Puisant aussi bien dans une connaissance intime du XVIIe siècle que dans les controverses contemporaines (Sarkozy et la Princesse de Clèves, par exemple), mêlant aperçus conceptuels et anecdotes vécues, panoramas théoriques et microlectures de quelques vers de Corneille, le style de cet ouvrage est néanmoins très haletant. Cela se lit « comme un roman » : l’enquête y est à la fois palpitante (comment le formalisme a-t-il sublimé les camps ? comment la littérature a-t-elle remplacé la sorcellerie ? que vient faire le doudou dans une théorie de la littérature ?) et très bien mise en récit.
La « theoria incognita » serait-elle un continent exclusivement littéraire ?
JD : Les deux premiers ouvrages le suggèrent sans doute, mais ce n’est pas le cas. Le prochain titre sera consacré à la photographie. Signé Pauline Martin, commissaire d’expositions au Musée de l’Élysée à Lausanne et curatrice indépendante sur des projets qu’elle mène en parallèle, L’évidence, le vide, la vie dialogue avec des photographes contemporains et des théoriciens de la photographie.
Ces derniers ont longtemps envisagé la photographie comme la saisie d’un instant aussitôt passé, dont la trace ouvre sur un deuil sans nom.
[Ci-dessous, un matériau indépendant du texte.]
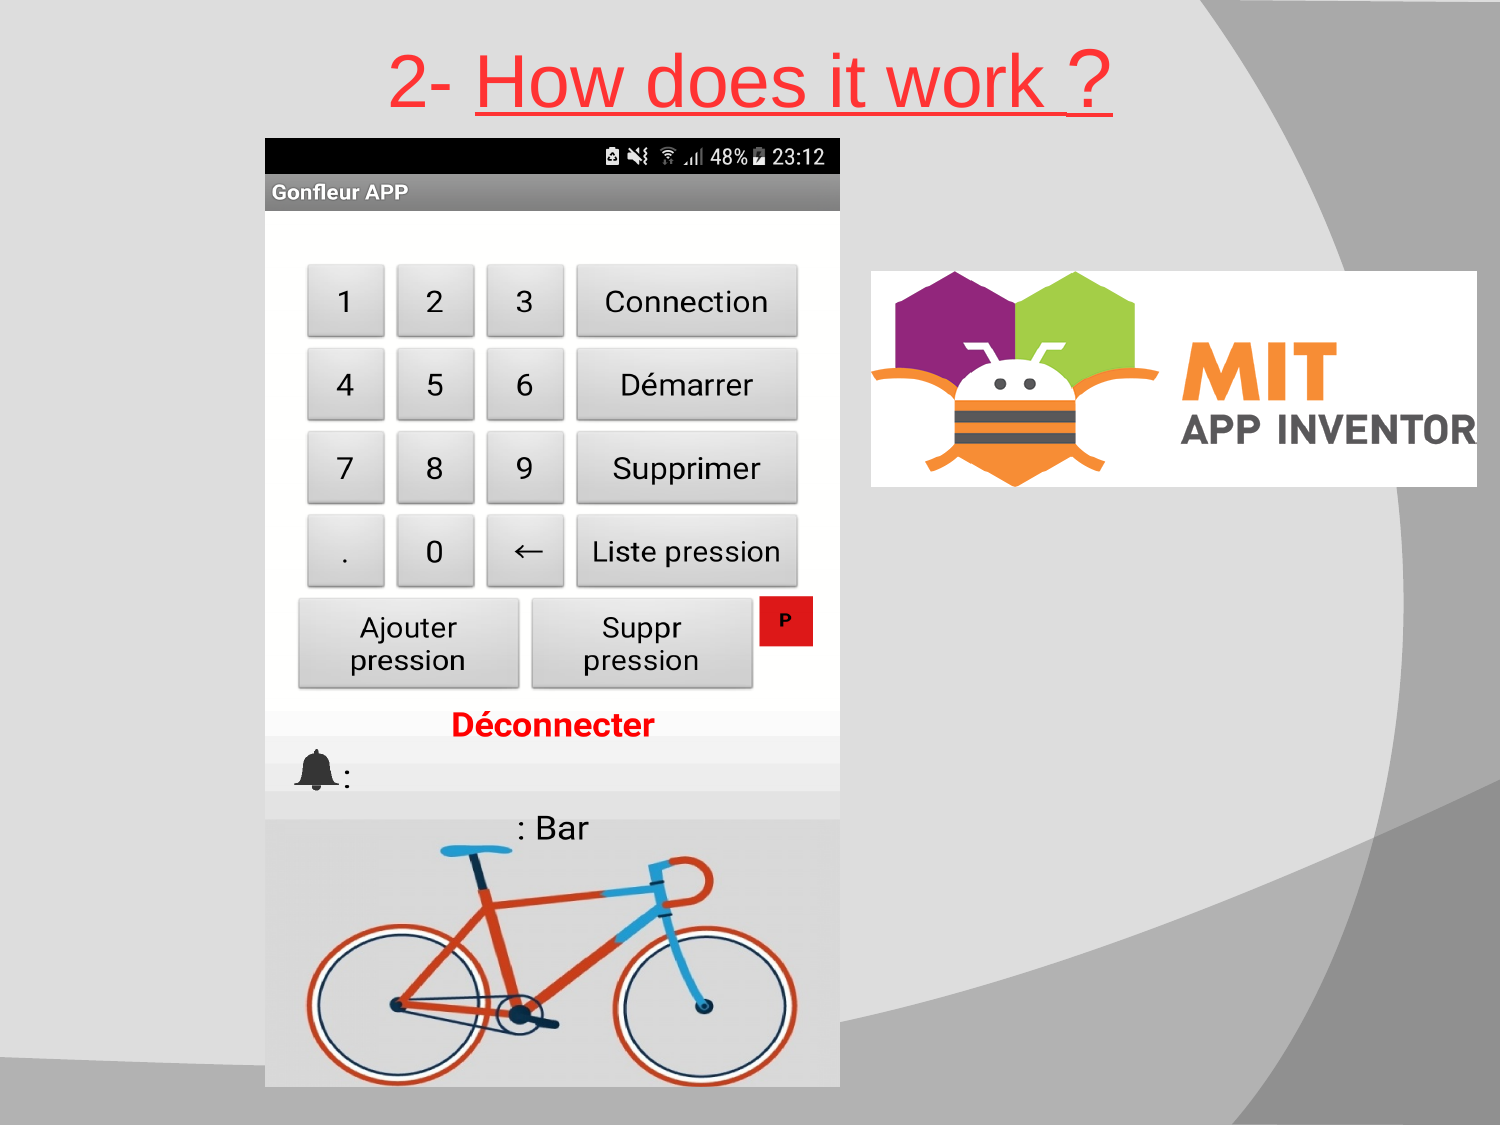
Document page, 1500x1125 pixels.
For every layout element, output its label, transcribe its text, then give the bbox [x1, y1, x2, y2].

picture [265, 138, 840, 1087]
picture [871, 271, 1477, 487]
text_box 2- How does it work ? [0, 0, 1500, 159]
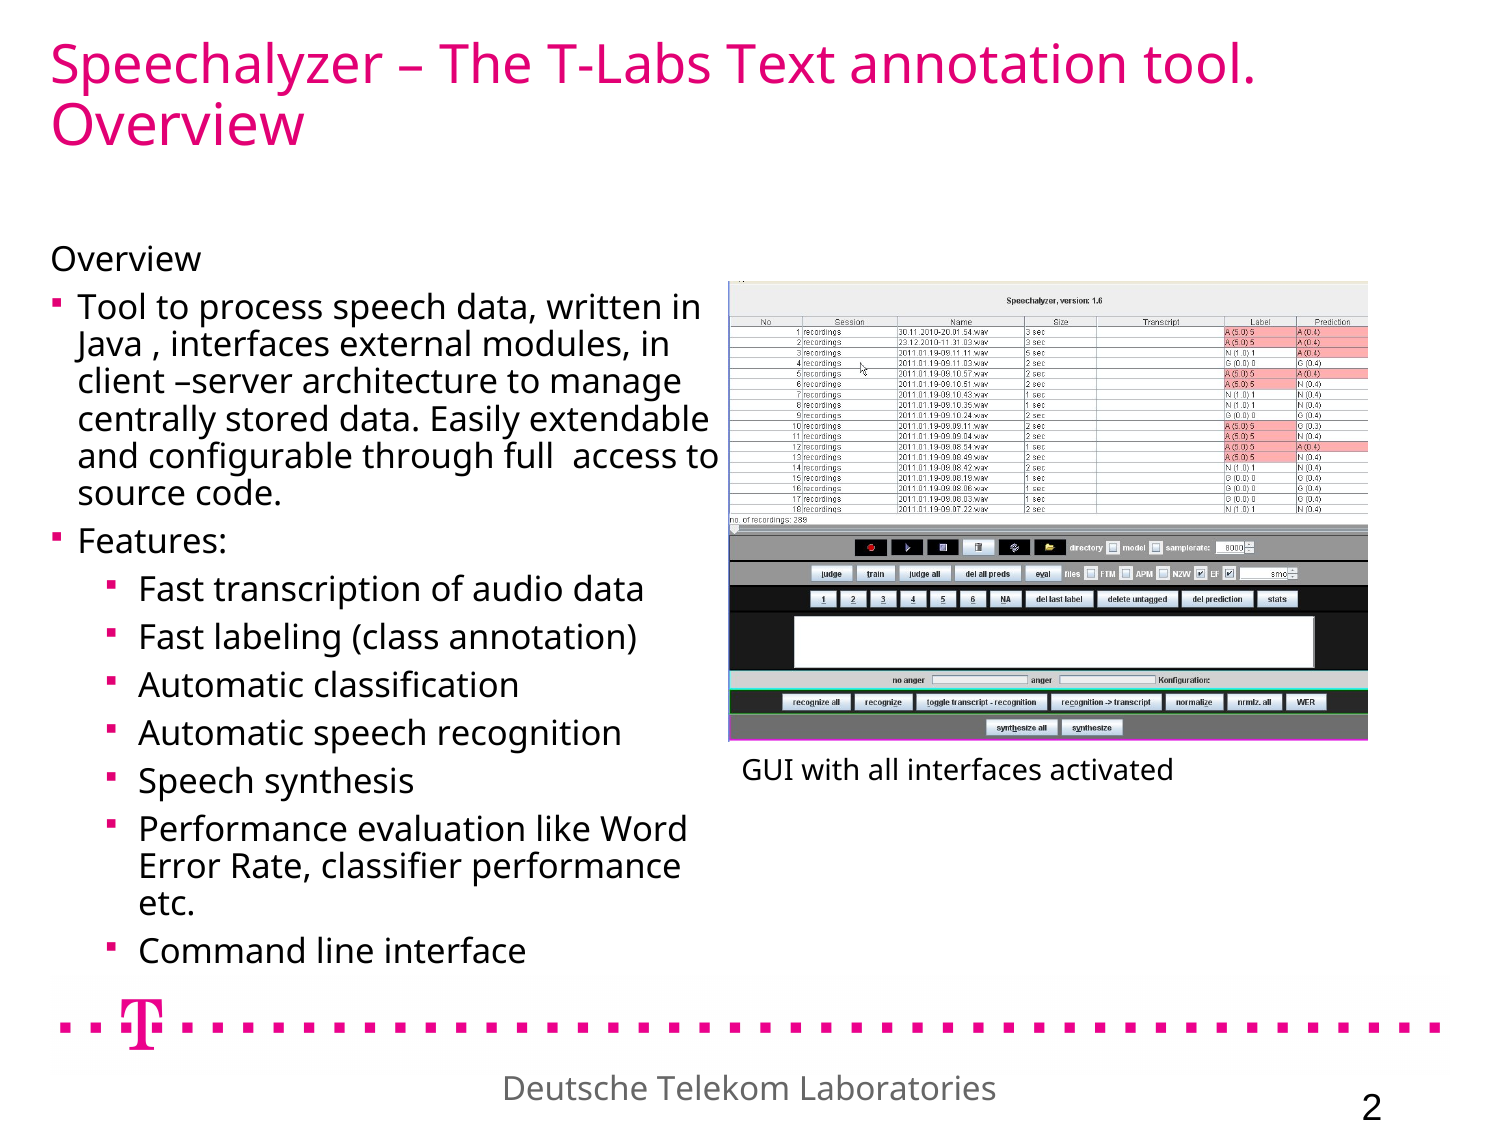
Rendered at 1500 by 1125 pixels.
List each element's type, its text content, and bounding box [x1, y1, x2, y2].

text_box Overview Tool to process speech data, written in Java , interfaces external modules, in client –server architecture to manage centrally stored data. Easily extendable and configurable through full access to source code. Features: Fast transcription of audio data Fast labeling (class annotation) Automatic classification Automatic speech recognition Speech synthesis Performance evaluation like Word Error Rate, classifier performance etc. Command line interface [50, 241, 732, 976]
text_box GUI with all interfaces activated [741, 755, 1248, 787]
picture [728, 281, 1368, 742]
title Speechalyzer – The T-Labs Text annotation tool. Overview [50, 36, 1450, 228]
picture [50, 975, 1450, 1075]
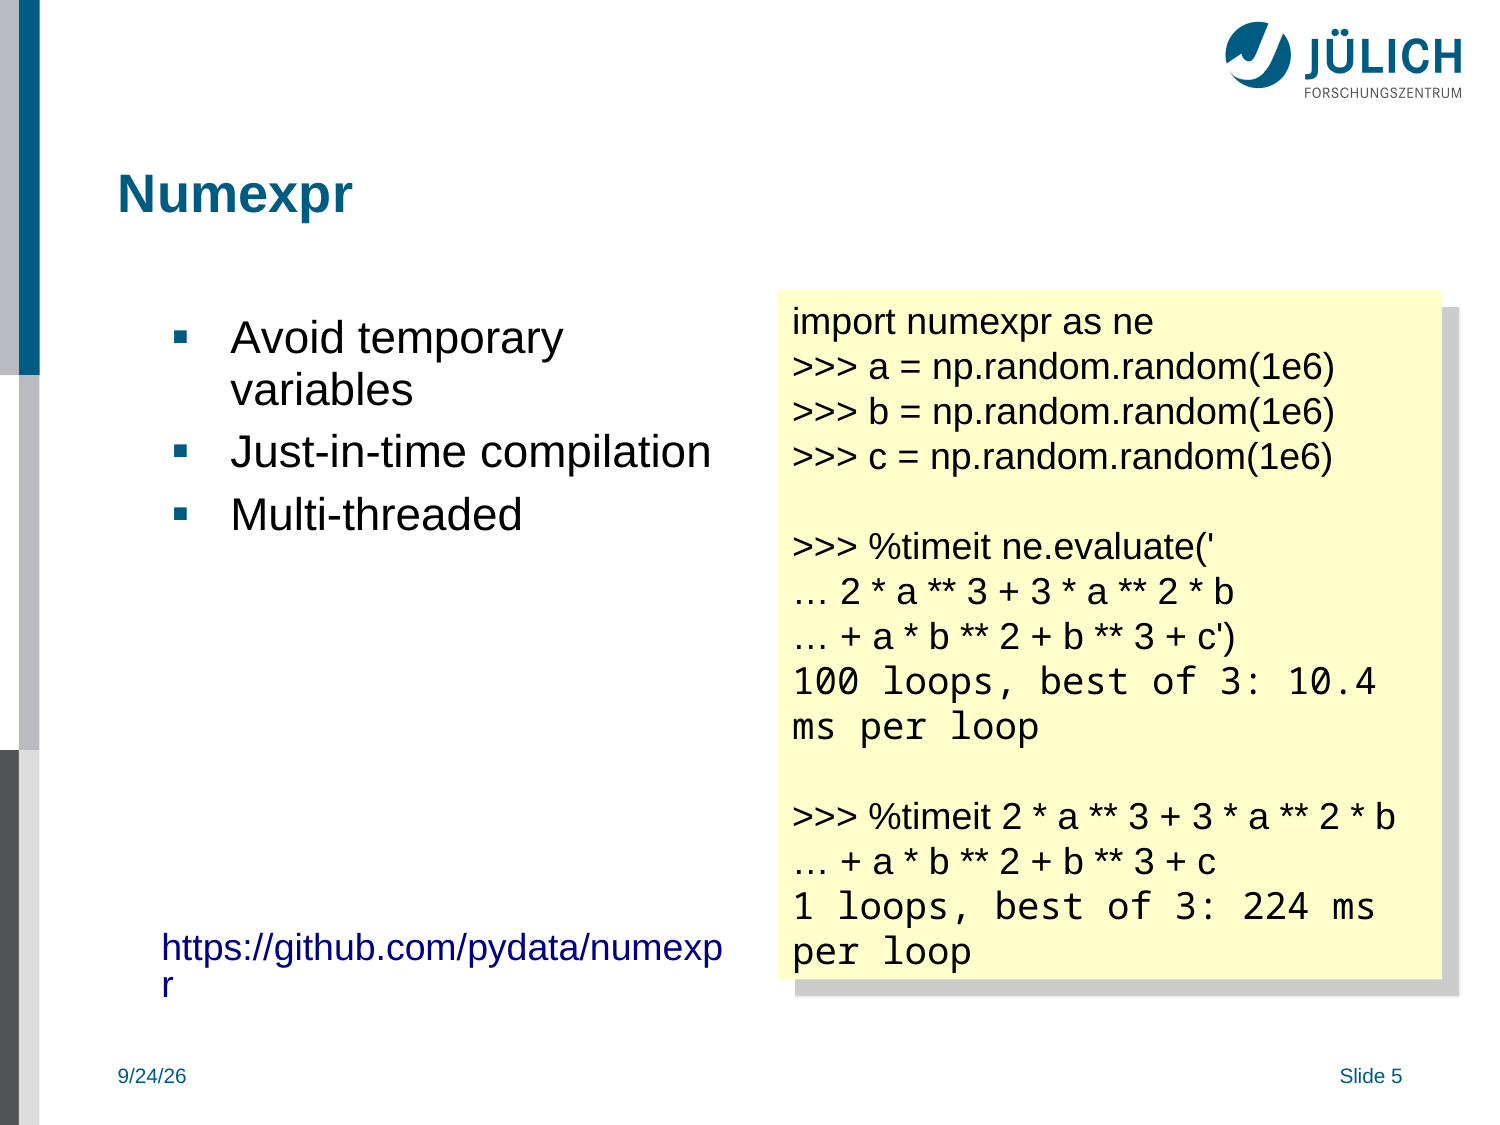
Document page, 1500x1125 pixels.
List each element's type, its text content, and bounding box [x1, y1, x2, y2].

title Numexpr [117, 99, 1393, 288]
text_box https://github.com/pydata/numexpr [146, 915, 751, 976]
text_box import numexpr as ne >>> a = np.random.random(1e6) >>> b = np.random.random(1e6) >>> c = np.random.random(1e6) >>> %timeit ne.evaluate(' … 2 * a ** 3 + 3 * a ** 2 * b … + a * b ** 2 + b ** 3 + c') 100 loops, best of 3: 10.4 ms per loop >>> %timeit 2 * a ** 3 + 3 * a ** 2 * b … + a * b ** 2 + b ** 3 + c 1 loops, best of 3: 224 ms per loop [777, 289, 1443, 980]
picture [1224, 20, 1461, 98]
list Avoid temporary variables Just-in-time compilation Multi-threaded [117, 312, 741, 988]
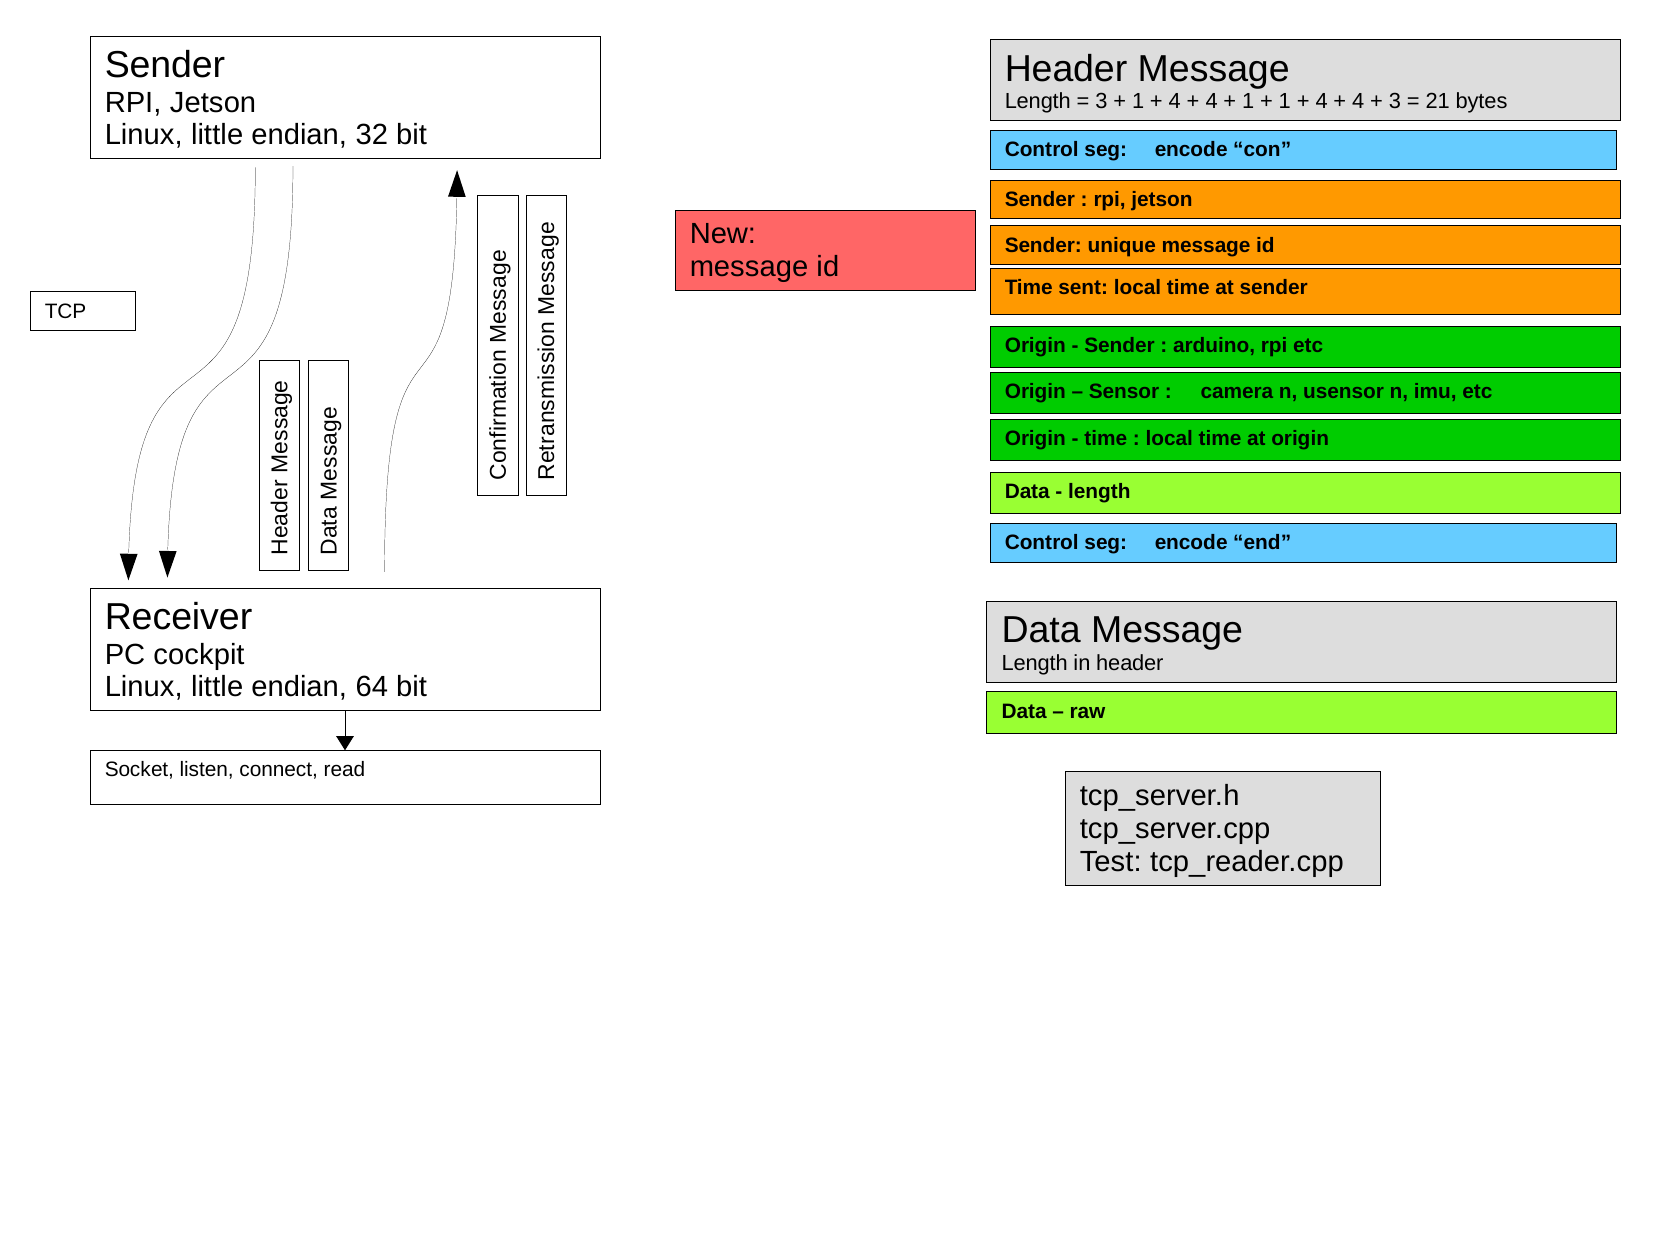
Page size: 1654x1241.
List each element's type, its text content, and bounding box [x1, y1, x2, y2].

Ils ont souligné la force d’évidence du médium, et la mélancolie que suscite l’image d’une présence jadis atteignable.
Les pratiques de certains artistes contemporains engagent cependant une autre pensée de la photographie. En évidant pour partie ou entièrement les tirages de leurs référents, en effaçant et en trouant le papier, en signalant la concrétude du numérique, de telles œuvres font de la matérialité de l’image le moyen de sa réinscription dans la vie : non pas seulement celle « qui-a-été », si chère à Roland Barthes, mais notre vie à nous de spectateurs endeuillés, surveillés, et susceptibles pourtant aussi de nous émouvoir et d’agir.
La libido theoriae n’est pas la prérogative des spécialistes de la littérature. Et la collection accueillera également à leurs côtés des historiens de l’art, des sociologues ou des anthropologues.